The old West was a much simpler time. Most people lived off the land, stayed close to their family, got up at sunrise, and went to bed not too long after sunset. There was no TV, no radio, and entertainment was simple: people just danced, told stories, whittled, and generally just relaxed.

I’m a simple man. I’ve often thought of packing everything into a storage unit and living out of a VW Westfalia Camper with nothing but the essentials: no computer, no internet, no TV. I think I could do it. That’s what I love about camping. It’s just you and nature, no distractions. I think my love for Westerns goes beyond this internal minimalism though.

The Clint Eastwood Western generally follows the same format. The story is centered on one lone wanderer with no apparent past. He’s smart, crafty, reads people well, and most importantly, he’s the fastest draw anyone’s ever met. He speaks only when necessary, and says more with his eyes than most people do with their mouth. He’s noble, honest, and stoic, a man of the people. He always stands up for what he believes in. He is a defender of truth and justice and a protector of all women everywhere. In short, he lives by a higher law.

I think this higher law is what draws me to these westerns. The hero in these stories lives by a certain code that is generally agreed upon by the public, only the hero never strays from it. The villains are those who violate this code, lying, cheating, stealing, killing, and generally mistreating women. The public wants to see an end to the villainy, but is powerless to do anything until the hero comes along and reminds them of the code and the power that comes through its strict adherence in large numbers. He unites them under a common goal.

We live in much different times today. There are very few signs of any sort of code generally accepted by modern American society. People lie, cheat, steal, and mistreat women without any hesitation. It’s okay as long as you don’t get caught. Our celebrities go from partner to partner, as if they’re climbing some invisible ladder that takes them to greater fame and fortune. These are our heroes. The only thing that unites us as a culture is our love of money and thirst for fame.
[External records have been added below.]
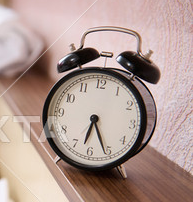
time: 6:26
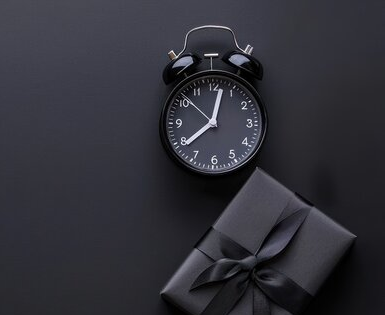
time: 12:38
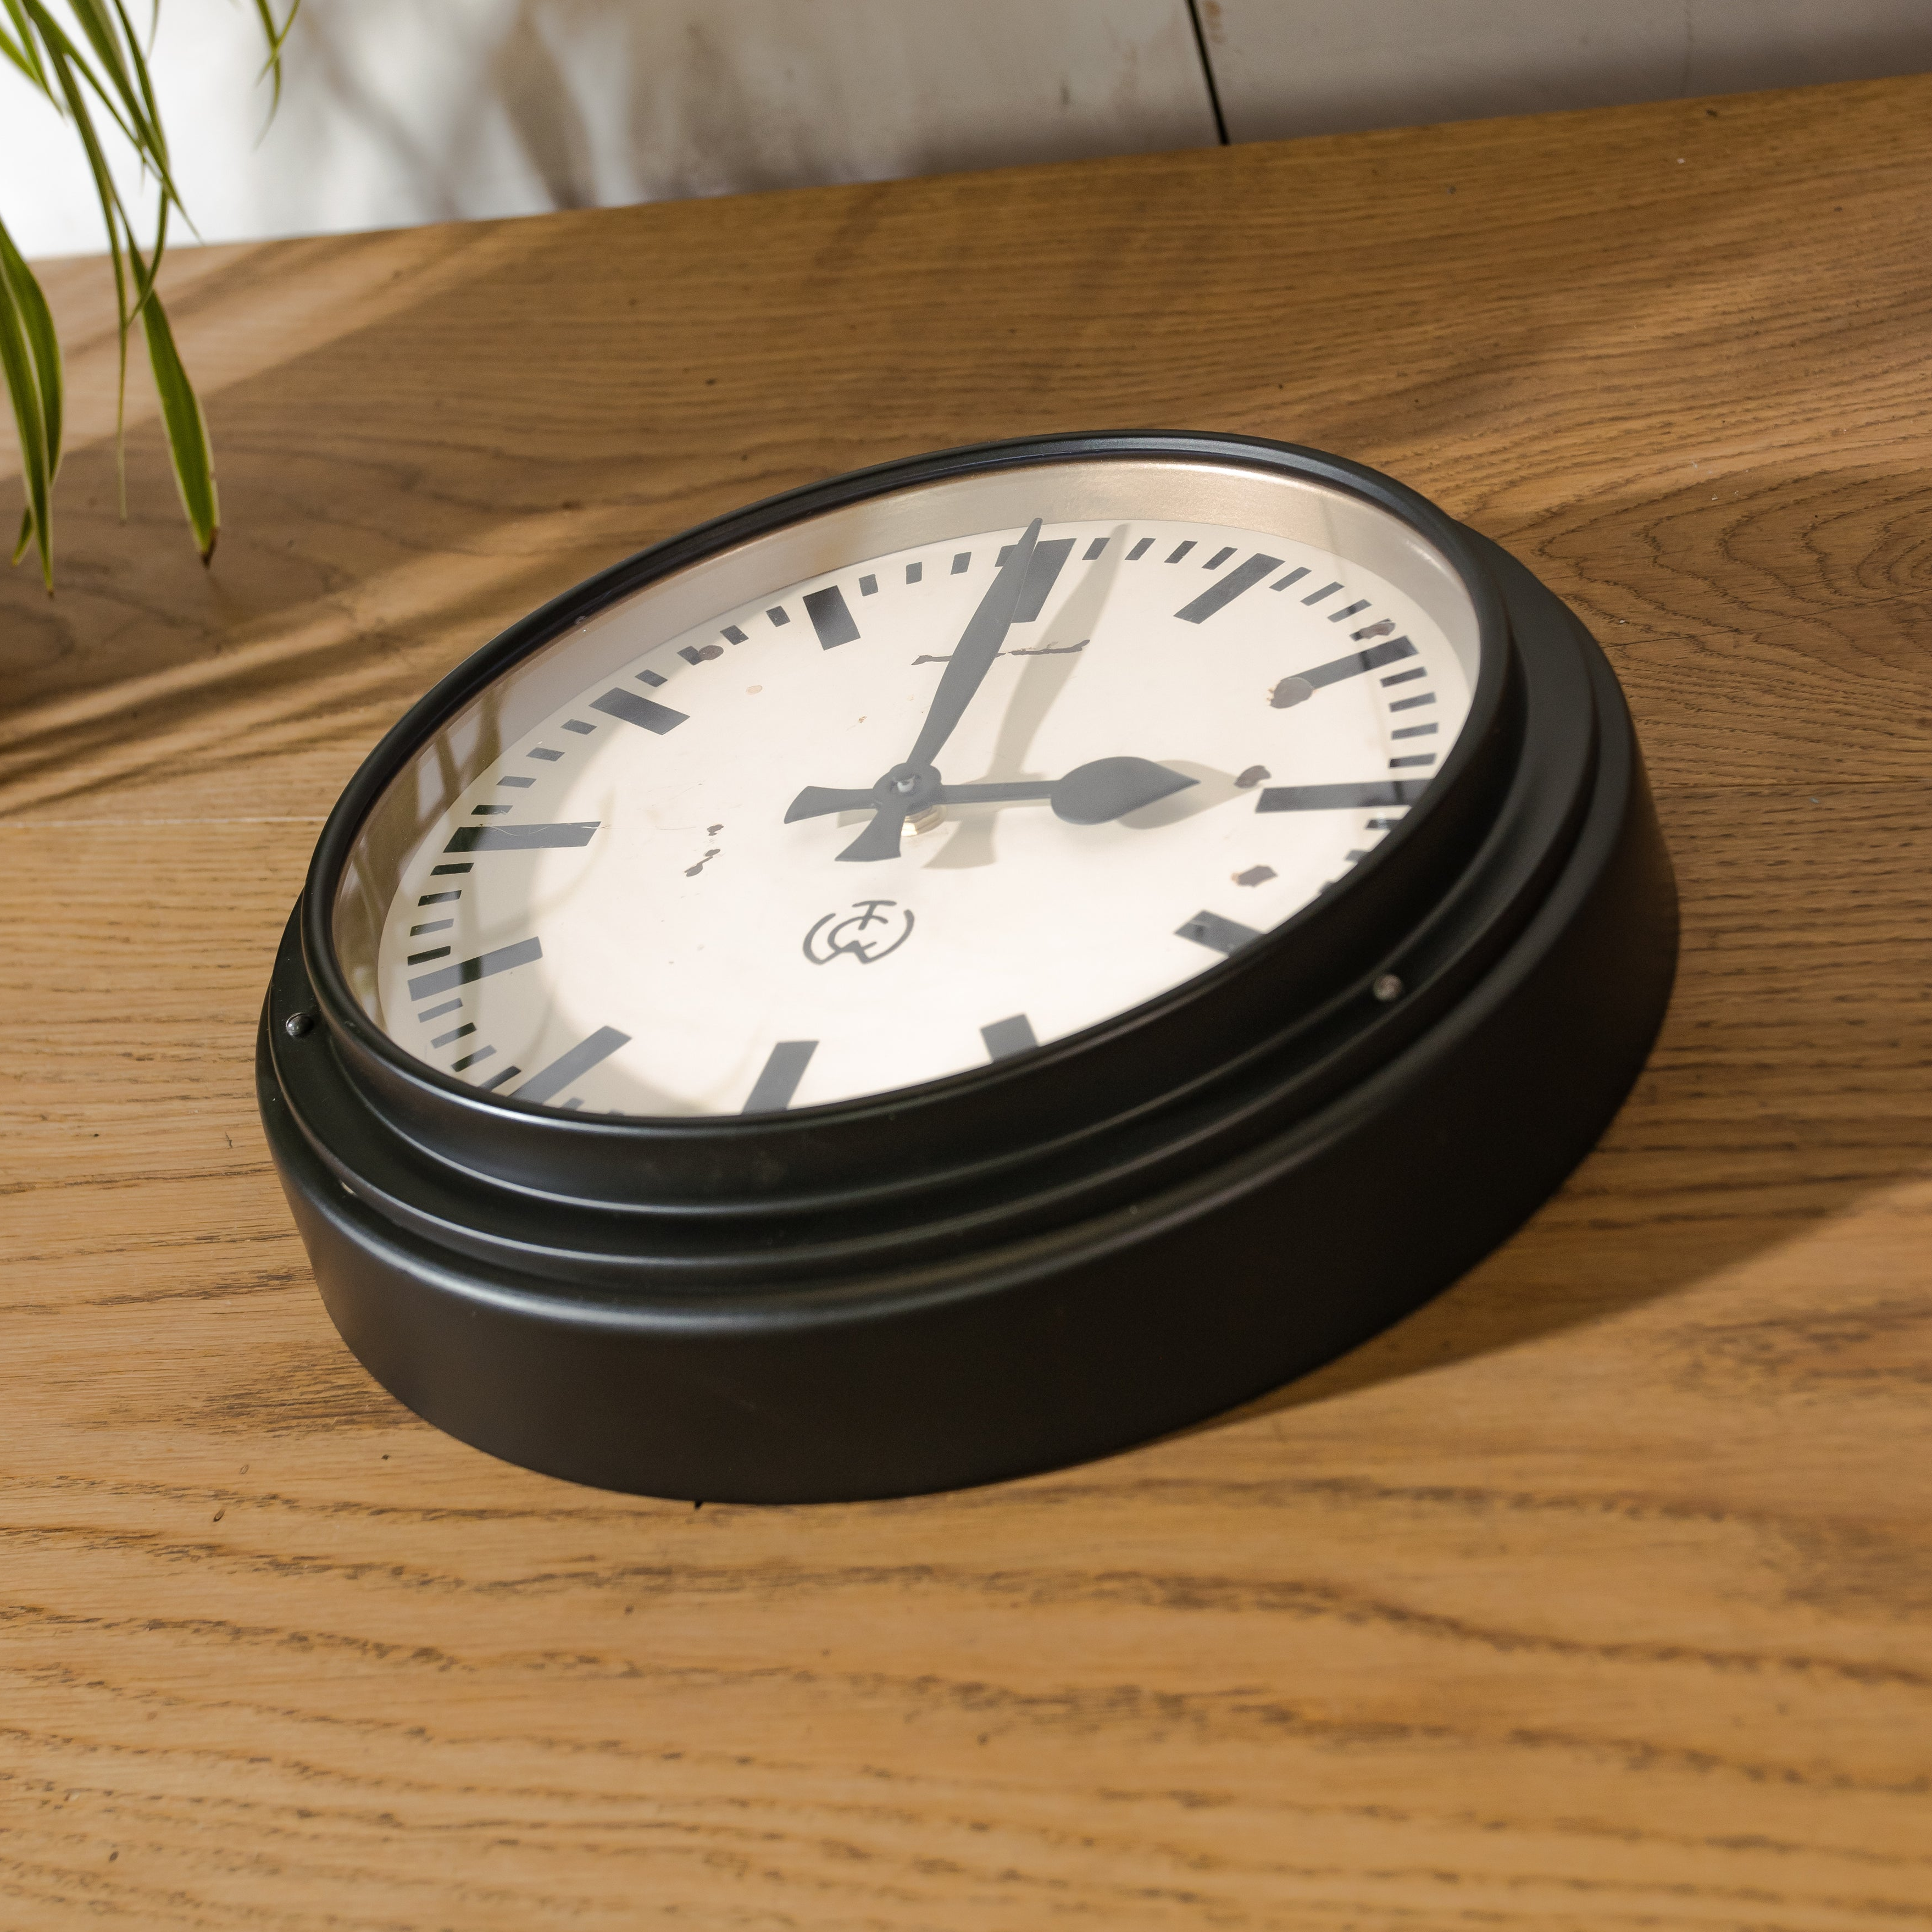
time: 3:00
Joseph Campbell speaks of this,

[…] Another reason for the high level of violence here is that America has no ethos. […] In a culture that has been homogeneous for some time, there are a number of understood, unwritten rules by which people live. There is an ethos there, there is a mode, an understanding that, “we don’t do it that way.” […] But in America we have people from all kinds of backgrounds, all in a cluster, together, and consequently law has become very important in this country. Lawyers and law are what hold us together. There is no ethos. […] What we have today is a demythologized world. (The Power of Myth, 10)
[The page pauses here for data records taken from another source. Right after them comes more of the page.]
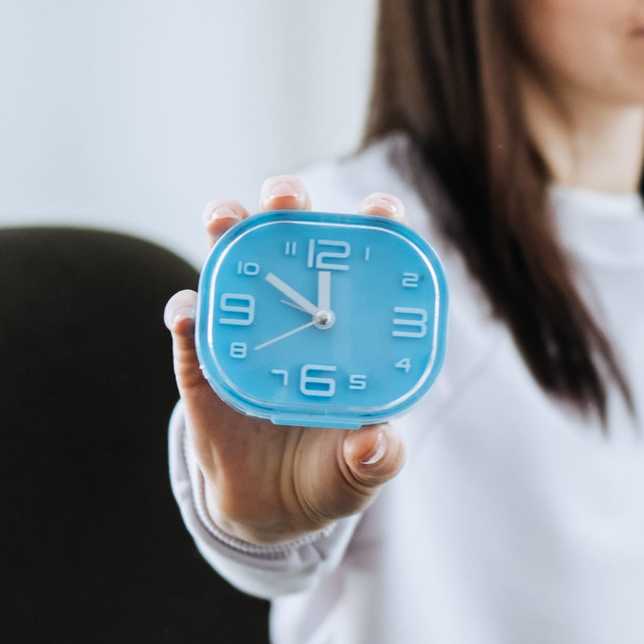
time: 11:50
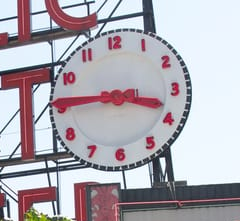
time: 3:45
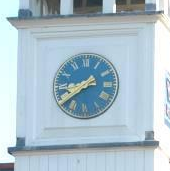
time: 8:38
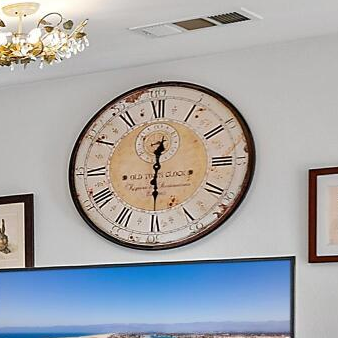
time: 12:29
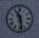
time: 11:28
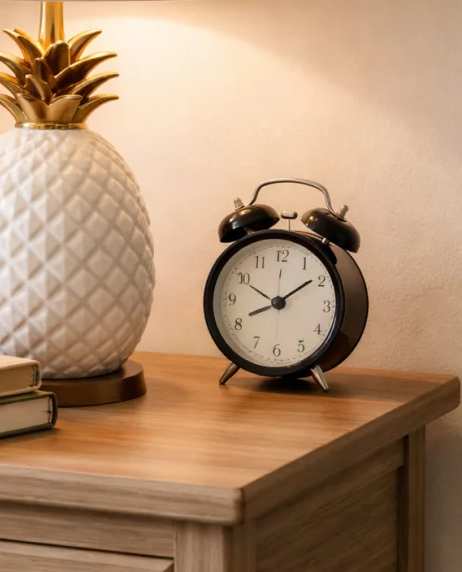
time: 8:09
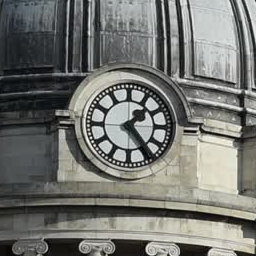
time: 1:23
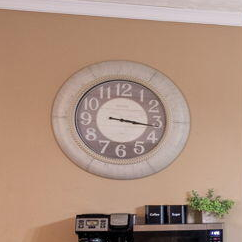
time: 3:16
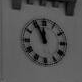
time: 11:55
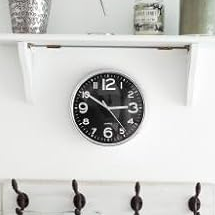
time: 2:50
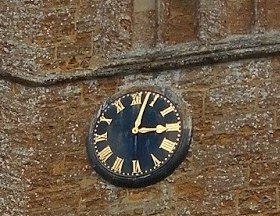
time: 3:03
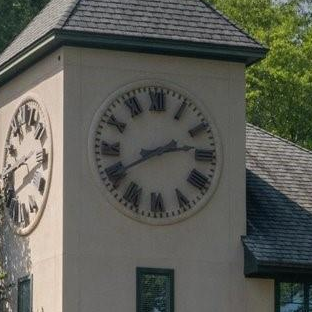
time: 2:40
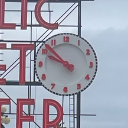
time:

That is what I love about Westerns and the old West. It was a time when America was united under a common ethos, a common code. There were living heroes back then, like Wyatt Earp, who lived by this code as best as humanly possible and defended it to their death. We live in a society with very few heroes. Children have no one to look up to but those faces they see on TV or at the ball game. The family as a unit is failing constantly and children are left to come up with their own ethos, their own code of values.

I was raised by two parents who gave me an ethos very early on. They taught me how to recognize true heroism in a society without heroes. They taught me what was truly important in a society, and more importantly, in my own life. As I watch these Westerns, I am reminded of this ethos, and as I continue on that inward journey of self-discovery, I find more and more that the qualities I value most in a person and in myself are those same values possessed by the Western Hero. He has become a part of my subconscious and the more I try to grow, the more he surfaces.

A society needs heroes. A society needs myth. A society needs an ethos. Without them, it will fail. Every member of a society is on his or her own journey of self-discovery. Without heroes to anchor us to a common ethos, I fear what will come out of the subconscious. More than this, I fear the fruits of such a society.